Furthermore, authors must be transparent using AI tools in writing, images or graphical creation or in the collection and analysis of data. To do so, authors should disclose in the “Materials and Methods” section, or a similar one, of the paper how they use AI, which tool they used, and provide any necessary detailed information.

All the editorials we analysed in this work are members of COPE (e.g., Elsevier, MDPI, Science, Springer) or support and follow best practice guidance from COPE (e.g., ACM, IEEE, The Lancet).

6 Conclusions

Between December 2022 and February 2023, a substantial shift was observed in the academic publishing landscape, primarily driven by integrating AI language models like ChatGPT. Our analysis revealed that ChatGPT played a role in the creation of over 10% of the papers published during this time frame, confirming that AI tools are increasingly shaping scholarly content.

In this study, we examined the impact of ChatGPT on research during the first quarter of 2023. Our methodology was divided into two main blocks: “ground truth” and “impact in research”. We assessed the reliability of four prominent ChatGPT detection tools using two ground truth datasets-one comprising text generated by ChatGPT and humans, and the other composed of papers from 2010 when LLMs were in their early stages of development.

By analysing more than 45,000 abstracts from 317 diverse journals published between December 2022 and February 2023, we empirically demonstrated that ChatGPT had a notable influence on over 10% of the papers published across various editorial platforms during this brief period.

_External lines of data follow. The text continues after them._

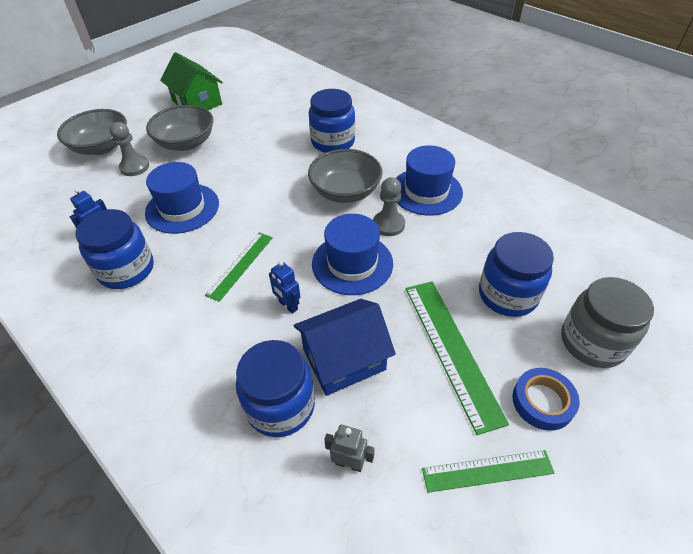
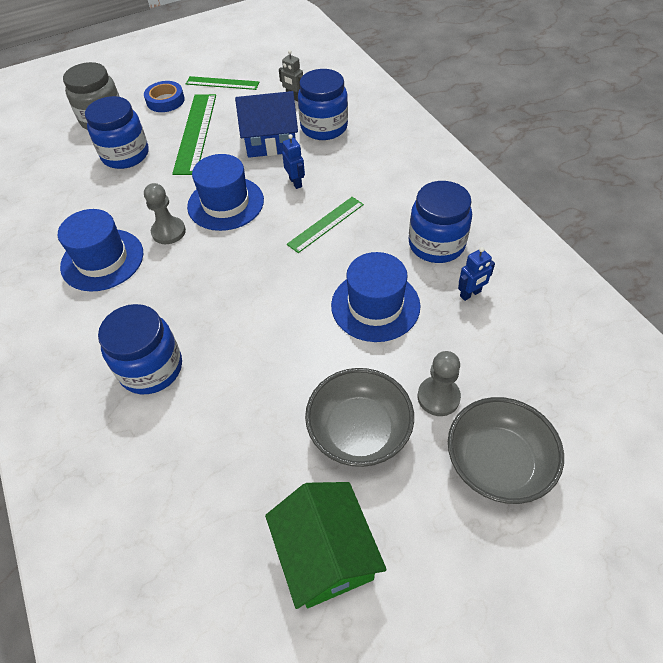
camera: 160 degrees left, 5 degrees up
grey bowl [308,149,382,203] -> none

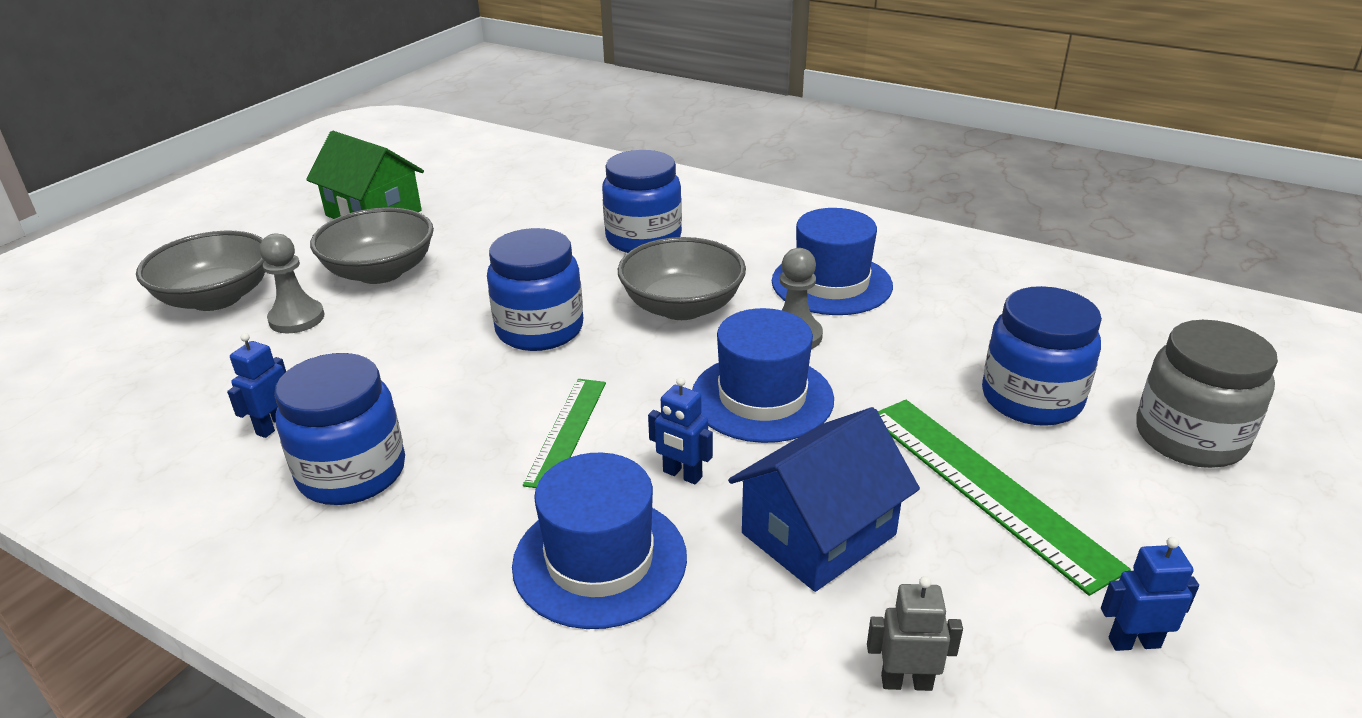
camera: 145 degrees right, 20 degrees down
blue tape [144,81,185,112] -> none
green ruler [186,76,259,90] -> blue robot [1101,537,1199,651]
blue jar [298,69,348,140] -> blue jar moved to [487,228,583,351]
blue hat [331,252,420,342] -> blue hat moved to [512,453,687,629]
none -> grey bowl [618,237,746,320]

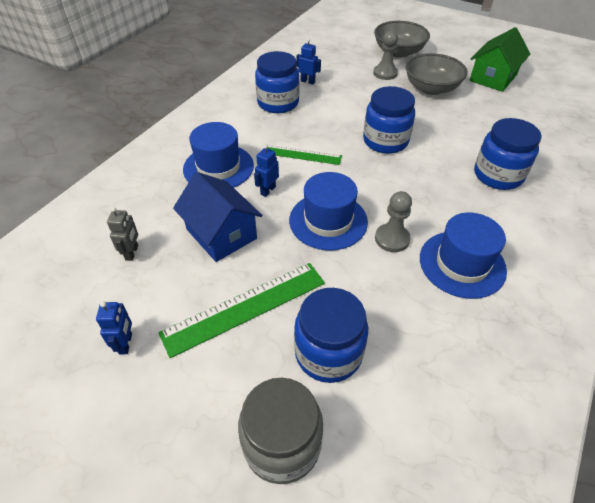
camera: 90 degrees right, 15 degrees up
grey bowl [618,237,746,320] -> none

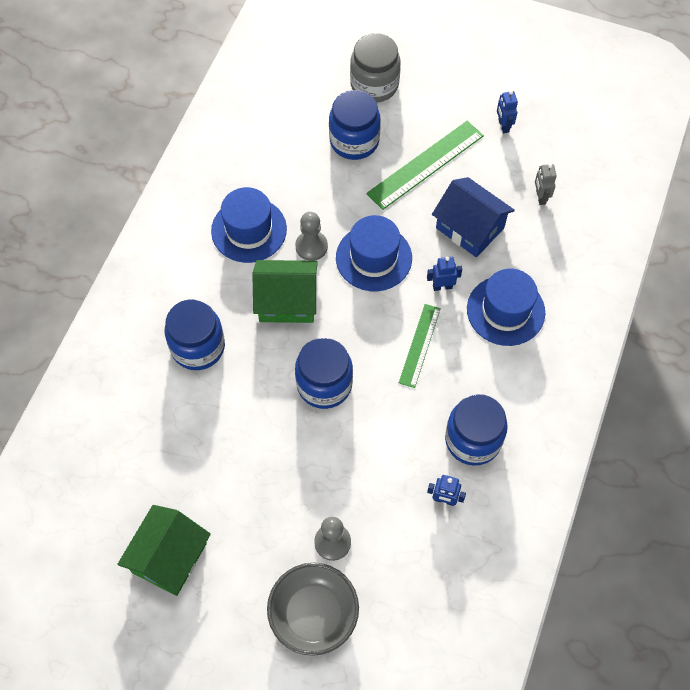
camera: 170 degrees right, 15 degrees up
blue robot [254,144,279,197] -> blue robot turned 120 degrees counterclockwise [427,257,462,291]
green ruler [266,144,342,165] -> green ruler turned 75 degrees counterclockwise [399,304,441,388]
grey bowl [405,53,468,95] -> none
none -> green house [252,260,318,323]

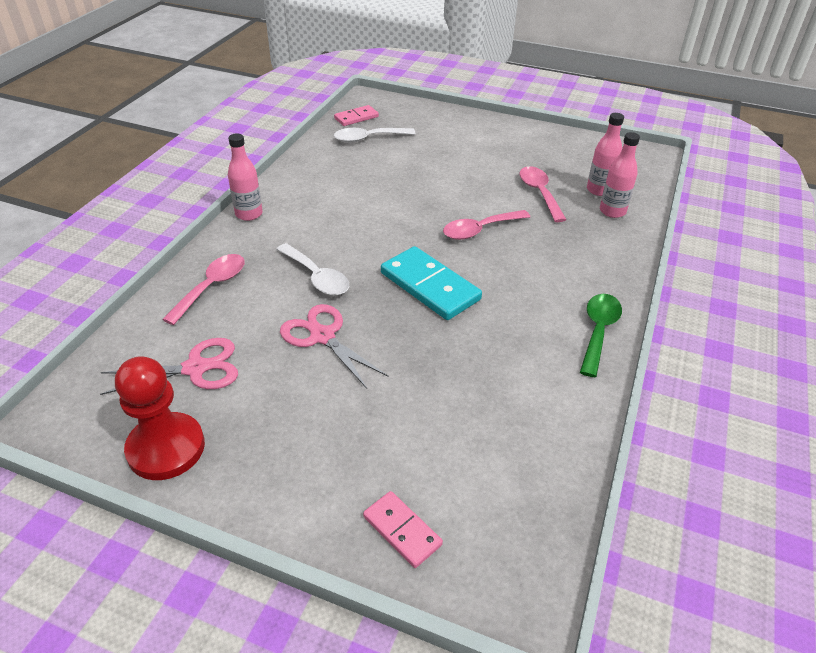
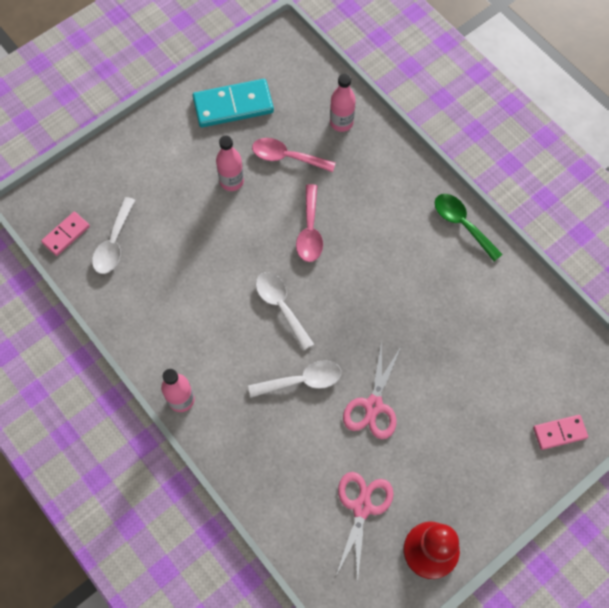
camera: 60 degrees left, 25 degrees up
pink spoon [162,254,245,325] -> none
pink scissors [280,304,389,389] -> pink scissors turned 60 degrees counterclockwise [343,341,401,439]
pink domino [334,105,379,126] -> pink domino turned 45 degrees clockwise [41,212,90,256]
turquoise domino [381,246,482,320] -> turquoise domino moved to [193,79,274,127]
pink bottle [587,113,624,196] -> pink bottle moved to [216,135,244,191]
none -> white spoon [256,272,314,351]

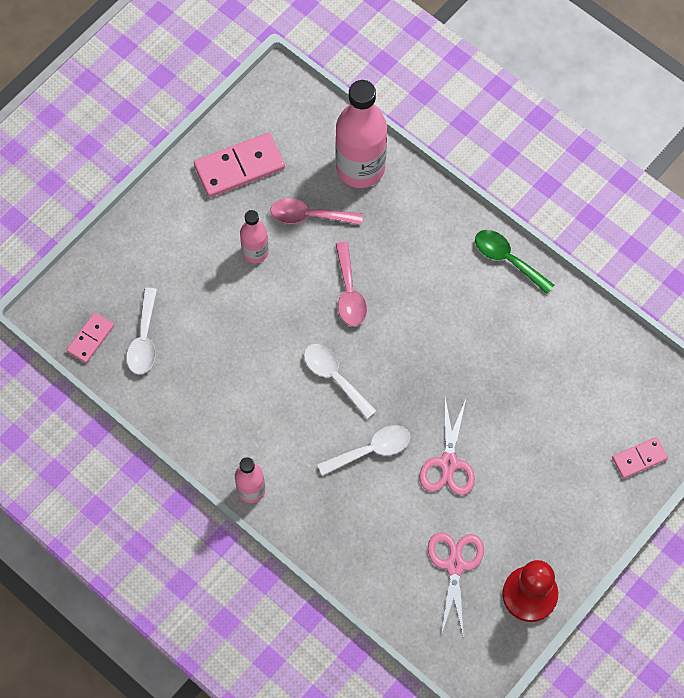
camera: 10 degrees left, 0 degrees up
turquoise domino [193,79,274,127] -> pink domino [194,133,285,197]
pink bottle [330,73,356,132] -> pink bottle [335,80,387,188], size x1.89

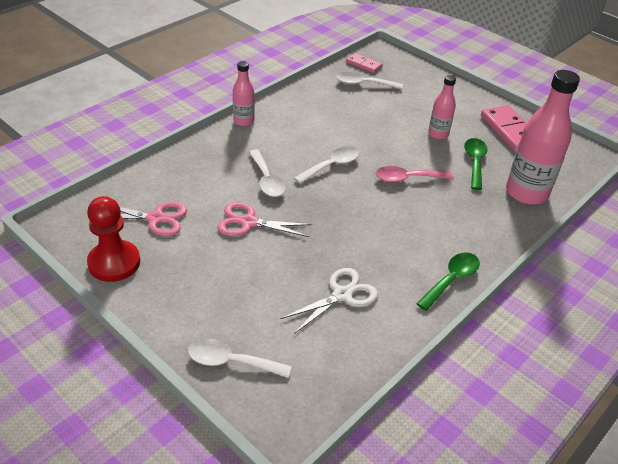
camera: 90 degrees right, 25 degrees down
pink spoon [270,198,363,225] -> green spoon [464,138,488,190]
pink domino [612,437,668,478] -> white spoon [188,339,292,378]
none -> white scissors [281,268,378,334]

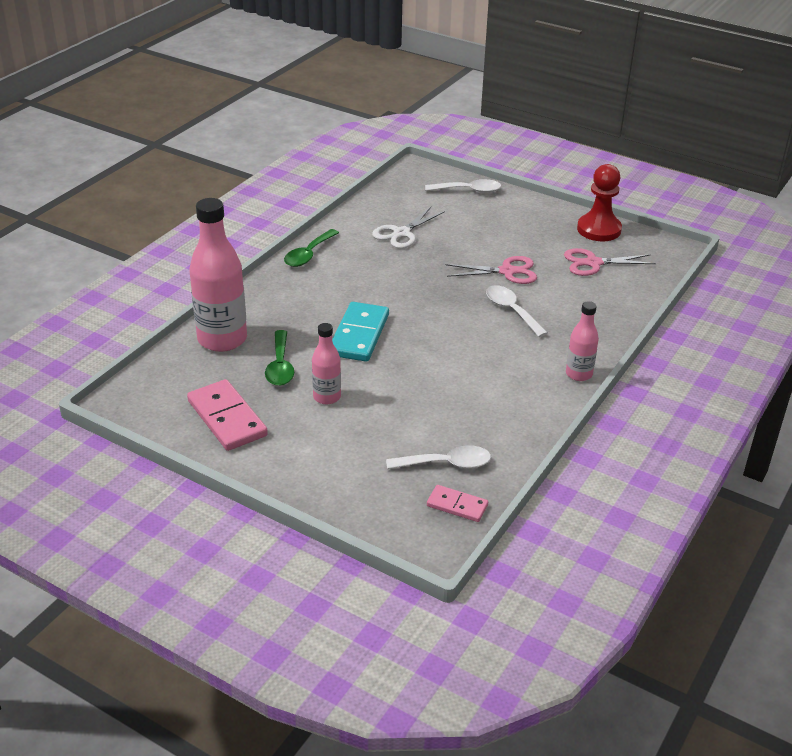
camera: 170 degrees right, 5 degrees down
white spoon [294,146,360,184] -> none
pink spoon [376,166,454,182] -> turquoise domino [332,302,389,362]

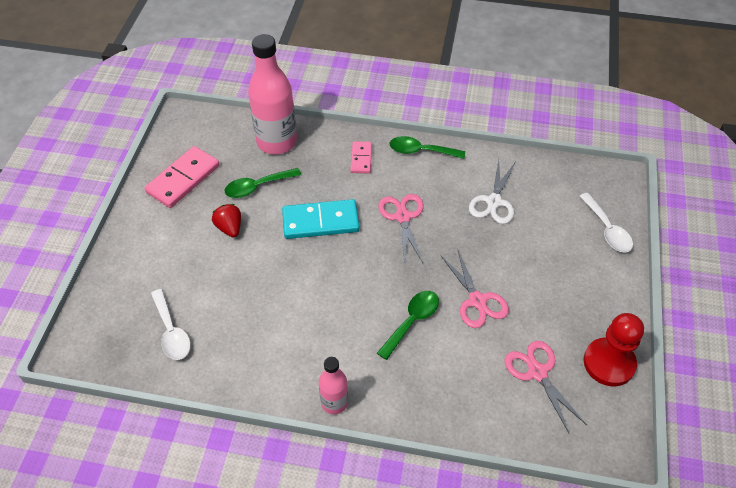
camera: 70 degrees right, 15 degrees up
pink bottle [312,323,341,404] -> red strawberry [212,204,241,238]
white scissors [372,207,445,249] -> white scissors turned 90 degrees counterclockwise [469,160,515,224]
pink domino [427,485,488,522] -> pink domino moved to [350,141,372,174]
white spoon [486,285,548,337] -> green spoon [377,291,439,360]
none -> pink scissors [378,194,424,264]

This conclusive evidence underscores the rapid transition toward AI-augmented scholarly content. As researchers continue to advance NLP and as AI tools like ChatGPT become more integrated into academia, it is imperative that we not only embrace tools like ChatGPT but also prepare for the emergence of similar models. We must adapt to coexist with LLMs and develop precise strategies, like co-authorship detection techniques [47], to tackle challenges like disseminating fake news and the potential for fake academic papers.